### DATA TO EXAMINE
++++++

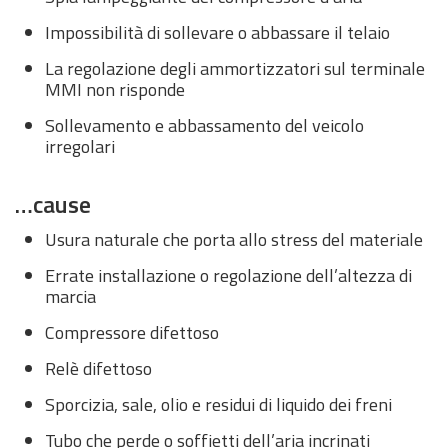
Impossibilità di sollevare o abbassare il telaio
La regolazione degli ammortizzatori sul terminale
MMI non risponde
Sollevamento e abbassamento del veicolo
irregolari
…cause
Usura naturale che porta allo stress del materiale
Errate installazione o regolazione dell’altezza di
marcia
Compressore difettoso
Relè difettoso
Sporcizia, sale, olio e residui di liquido dei freni
Tubo che perde o soffietti dell’aria incrinati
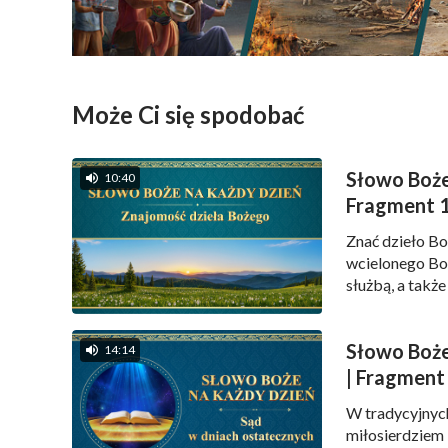
Może Ci się spodobać
Słowo Boże
10:40
Fragment 
Znać dzieło Bo
wcielonego Bog
służbą, a takż
wspominałem, ż
ustanowić wzór
Słowo Boże
wypowiadanie s
14:14
| Fragment
W tradycyjnych
miłosierdziem 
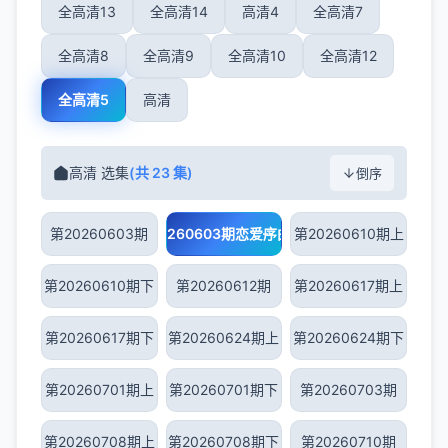
全高清13
全高清14
高清4
全高清7
全高清8
全高清9
全高清10
全高清12
全高清5
高清
高清 选集
(共 23 集)
倒序
第20260603期
第20260603期恋爱序曲
第20260610期上
第20260610期下
第20260612期
第20260617期上
第20260617期下
第20260624期上
第20260624期下
第20260701期上
第20260701期下
第20260703期
第20260708期上
第20260708期下
第20260710期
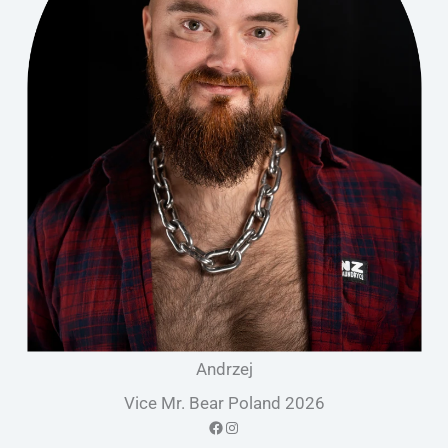
Andrzej
Vice Mr. Bear Poland 2026
Facebook
Instagram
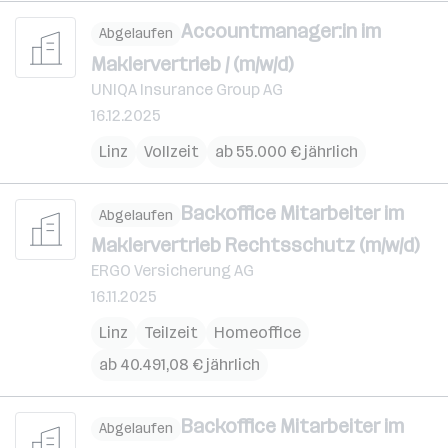
Accountmanager:in im
Abgelaufen
Maklervertrieb / (m/w/d)
UNIQA Insurance Group AG
16.12.2025
Linz
Vollzeit
ab 55.000 € jährlich
Backoffice Mitarbeiter im
Abgelaufen
Maklervertrieb Rechtsschutz (m/w/d)
ERGO Versicherung AG
16.11.2025
Linz
Teilzeit
Homeoffice
ab 40.491,08 € jährlich
Backoffice Mitarbeiter im
Abgelaufen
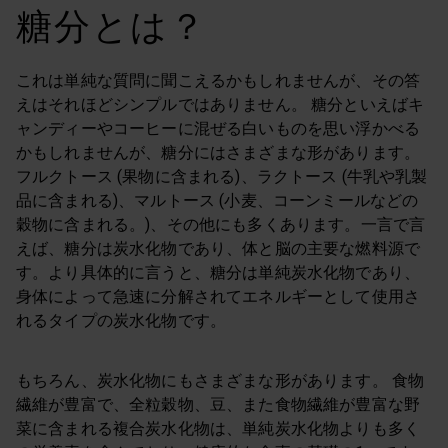
糖分とは？
これは単純な質問に聞こえるかもしれませんが、その答
えはそれほどシンプルではありません。 糖分といえばキ
ャンディーやコーヒーに混ぜる白いものを思い浮かべる
かもしれませんが、糖分にはさまざまな形があります。
フルクトース (果物に含まれる)、ラクトース (牛乳や乳製
品に含まれる)、マルトース (小麦、コーンミールなどの
穀物に含まれる。)、その他にも多くあります。一言で言
えば、糖分は炭水化物であり、体と脳の主要な燃料源で
す。より具体的に言うと、糖分は単純炭水化物であり、
身体によって急速に分解されてエネルギーとして使用さ
れるタイプの炭水化物です。
もちろん、炭水化物にもさまざまな形があります。 食物
繊維が豊富で、全粒穀物、豆、また食物繊維が豊富な野
菜に含まれる複合炭水化物は、単純炭水化物よりも多く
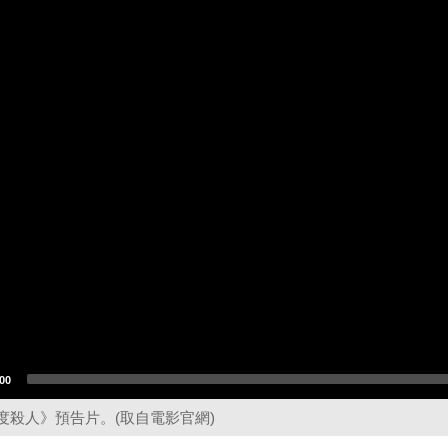
00
度殺人》預告片。(取自電影官網)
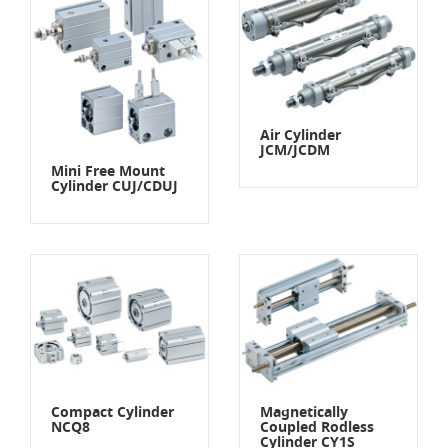
Air Cylinder
JCM/JCDM
Mini Free Mount
Cylinder CUJ/CDUJ
Compact Cylinder
Magnetically
NCQ8
Coupled Rodless
Cylinder CY1S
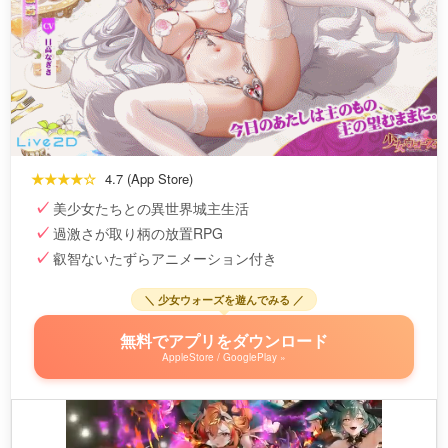
★★★★☆
4.7 (App Store)
美少女たちとの異世界城主生活
過激さが取り柄の放置RPG
叡智ないたずらアニメーション付き
＼ 少女ウォーズを遊んでみる ／
無料でアプリをダウンロード
AppleStore / GooglePlay »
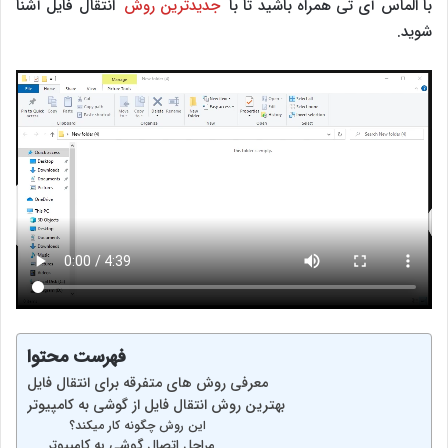
با الماس آی تی همراه باشید تا با
جدیدترین روش
انتقال فایل آشنا
شوید.
فهرست محتوا
معرفی روش های متفرقه برای انتقال فایل
بهترین روش انتقال فایل از گوشی به کامپیوتر
این روش چگونه کار میکند؟
مراحل اتصال گوشی به کامپیوتر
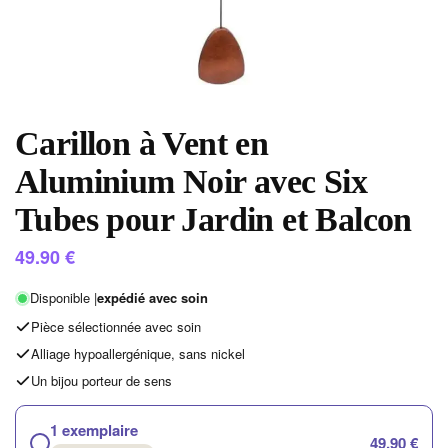
Carillon à Vent en
Aluminium Noir avec Six
Tubes pour Jardin et Balcon
49.90
€
Disponible |
expédié avec soin
Pièce sélectionnée avec soin
Alliage hypoallergénique, sans nickel
Un bijou porteur de sens
1 exemplaire
49,90 €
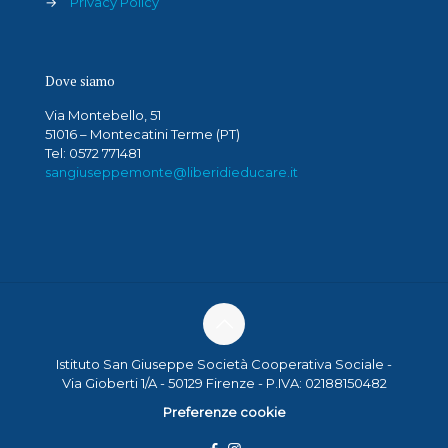
→
Privacy Policy
Dove siamo
Via Montebello, 51
51016 – Montecatini Terme (PT)
Tel: 0572 771481
sangiuseppemonte@liberidieducare.it
Istituto San Giuseppe Società Cooperativa Sociale -
Via Gioberti 1/A - 50129 Firenze - P.IVA: 02188150482
Preferenze cookie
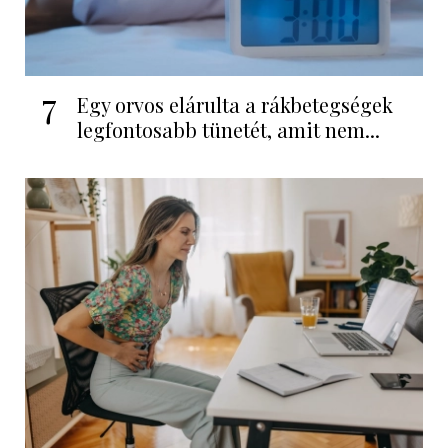
7
Egy orvos elárulta a rákbetegségek
legfontosabb tünetét, amit nem...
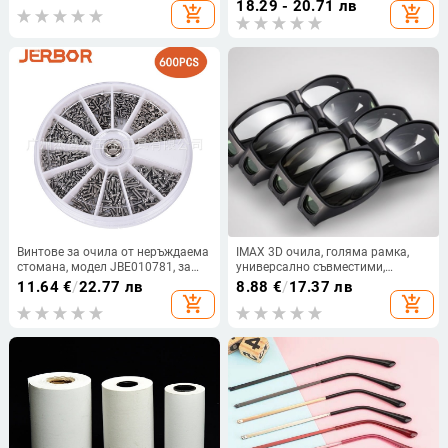
18.29 - 20.71 лв
add_shopping_cart
add_shopping_cart
кристали, дамски диамантени
модни аксесоари
Винтове за очила от неръждаема
IMAX 3D очила, голяма рамка,
стомана, модел JBE010781, за
универсално съвместими,
плуване, ски, алпинизъм,
поляризатор, изработени от
11.64
€
/
22.77 лв
8.88
€
/
17.37 лв
пътуване и офис.
смола, модел GY982
add_shopping_cart
add_shopping_cart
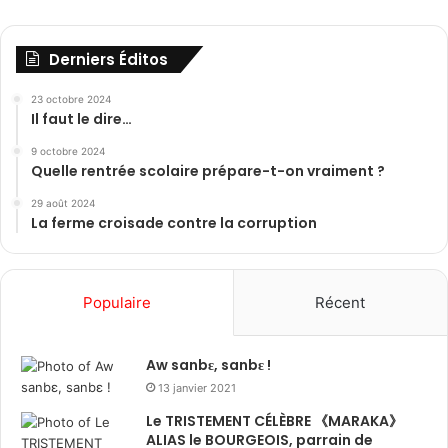
Derniers Éditos
23 octobre 2024
Il faut le dire…
9 octobre 2024
Quelle rentrée scolaire prépare-t-on vraiment ?
29 août 2024
La ferme croisade contre la corruption
Populaire
Récent
Aw sanbɛ, sanbɛ !
13 janvier 2021
Le TRISTEMENT CÉLÈBRE 《MARAKA》
ALIAS le BOURGEOIS, parrain de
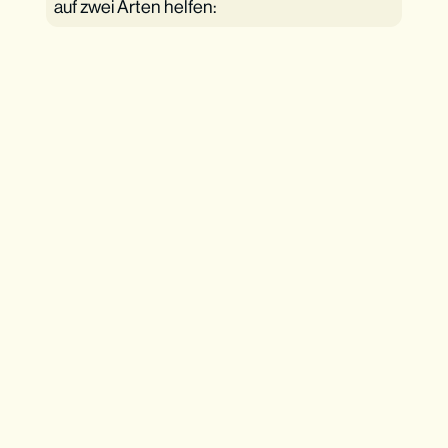
auf zwei Arten helfen:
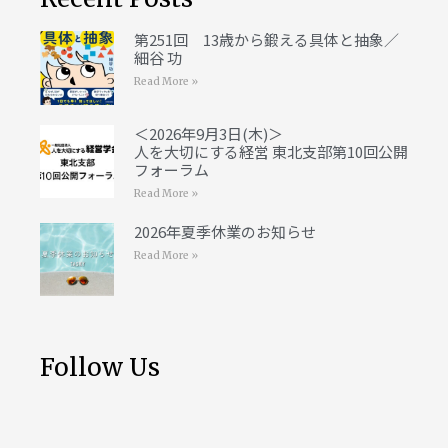
第251回 13歳から鍛える具体と抽象／
細谷 功
Read More »
＜2026年9月3日(木)＞
人を大切にする経営 東北支部第10回公開
フォーラム
Read More »
2026年夏季休業のお知らせ
Read More »
Follow Us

++++++

### TASK GOAL
With the pictures omitted, the entries are to be transcribed in full, exactly as they appear.

### WORKED SOLUTION
Impossibilità di sollevare o abbassare il telaio
La regolazione degli ammortizzatori sul terminale
MMI non risponde
Sollevamento e abbassamento del veicolo
irregolari
…cause
Usura naturale che porta allo stress del materiale
Errate installazione o regolazione dell’altezza di
marcia
Compressore difettoso
Relè difettoso
Sporcizia, sale, olio e residui di liquido dei freni
Tubo che perde o soffietti dell’aria incrinati
Może Ci się spodobać
Słowo Boże
10:40
Fragment 
Znać dzieło Bo
wcielonego Bog
służbą, a takż
wspominałem, ż
ustanowić wzór
Słowo Boże
wypowiadanie s
14:14
| Fragment
W tradycyjnych
miłosierdziem 
全高清13
全高清14
高清4
全高清7
全高清8
全高清9
全高清10
全高清12
全高清5
高清
高清 选集
(共 23 集)
倒序
第20260603期
第20260603期恋爱序曲
第20260610期上
第20260610期下
第20260612期
第20260617期上
第20260617期下
第20260624期上
第20260624期下
第20260701期上
第20260701期下
第20260703期
第20260708期上
第20260708期下
第20260710期
Andrzej
Vice Mr. Bear Poland 2026
Facebook
Instagram
Accountmanager:in im
Abgelaufen
Maklervertrieb / (m/w/d)
UNIQA Insurance Group AG
16.12.2025
Linz
Vollzeit
ab 55.000 € jährlich
Backoffice Mitarbeiter im
Abgelaufen
Maklervertrieb Rechtsschutz (m/w/d)
ERGO Versicherung AG
16.11.2025
Linz
Teilzeit
Homeoffice
ab 40.491,08 € jährlich
Backoffice Mitarbeiter im
Abgelaufen
糖分とは？
これは単純な質問に聞こえるかもしれませんが、その答
えはそれほどシンプルではありません。 糖分といえばキ
ャンディーやコーヒーに混ぜる白いものを思い浮かべる
かもしれませんが、糖分にはさまざまな形があります。
フルクトース (果物に含まれる)、ラクトース (牛乳や乳製
品に含まれる)、マルトース (小麦、コーンミールなどの
穀物に含まれる。)、その他にも多くあります。一言で言
えば、糖分は炭水化物であり、体と脳の主要な燃料源で
す。より具体的に言うと、糖分は単純炭水化物であり、
身体によって急速に分解されてエネルギーとして使用さ
れるタイプの炭水化物です。
もちろん、炭水化物にもさまざまな形があります。 食物
繊維が豊富で、全粒穀物、豆、また食物繊維が豊富な野
菜に含まれる複合炭水化物は、単純炭水化物よりも多く
00
度殺人》預告片。(取自電影官網)
Air Cylinder
JCM/JCDM
Mini Free Mount
Cylinder CUJ/CDUJ
Compact Cylinder
Magnetically
NCQ8
Coupled Rodless
Cylinder CY1S
★★★★☆
4.7 (App Store)
美少女たちとの異世界城主生活
過激さが取り柄の放置RPG
叡智ないたずらアニメーション付き
＼ 少女ウォーズを遊んでみる ／
無料でアプリをダウンロード
AppleStore / GooglePlay »
با الماس آی تی همراه باشید تا با
جدیدترین روش
انتقال فایل آشنا
شوید.
فهرست محتوا
معرفی روش های متفرقه برای انتقال فایل
بهترین روش انتقال فایل از گوشی به کامپیوتر
این روش چگونه کار میکند؟
مراحل اتصال گوشی به کامپیوتر
Carillon à Vent en
Aluminium Noir avec Six
Tubes pour Jardin et Balcon
49.90
€
Disponible |
expédié avec soin
Pièce sélectionnée avec soin
Alliage hypoallergénique, sans nickel
Un bijou porteur de sens
1 exemplaire
49,90 €
→
Privacy Policy
Dove siamo
Via Montebello, 51
51016 – Montecatini Terme (PT)
Tel: 0572 771481
sangiuseppemonte@liberidieducare.it
Istituto San Giuseppe Società Cooperativa Sociale -
Via Gioberti 1/A - 50129 Firenze - P.IVA: 02188150482
Preferenze cookie
7
Egy orvos elárulta a rákbetegségek
legfontosabb tünetét, amit nem...
18.29 - 20.71 лв
add_shopping_cart
add_shopping_cart
кристали, дамски диамантени
модни аксесоари
Винтове за очила от неръждаема
IMAX 3D очила, голяма рамка,
стомана, модел JBE010781, за
универсално съвместими,
плуване, ски, алпинизъм,
поляризатор, изработени от
11.64
€
/
22.77 лв
8.88
€
/
17.37 лв
пътуване и офис.
смола, модел GY982
add_shopping_cart
add_shopping_cart
Derniers Éditos
23 octobre 2024
Il faut le dire…
9 octobre 2024
Quelle rentrée scolaire prépare-t-on vraiment ?
29 août 2024
La ferme croisade contre la corruption
Populaire
Récent
Aw sanbɛ, sanbɛ !
13 janvier 2021
Le TRISTEMENT CÉLÈBRE 《MARAKA》
ALIAS le BOURGEOIS, parrain de
auf zwei Arten helfen:
第251回 13歳から鍛える具体と抽象／
細谷 功
Read More »
＜2026年9月3日(木)＞
人を大切にする経営 東北支部第10回公開
フォーラム
Read More »
2026年夏季休業のお知らせ
Read More »
Follow Us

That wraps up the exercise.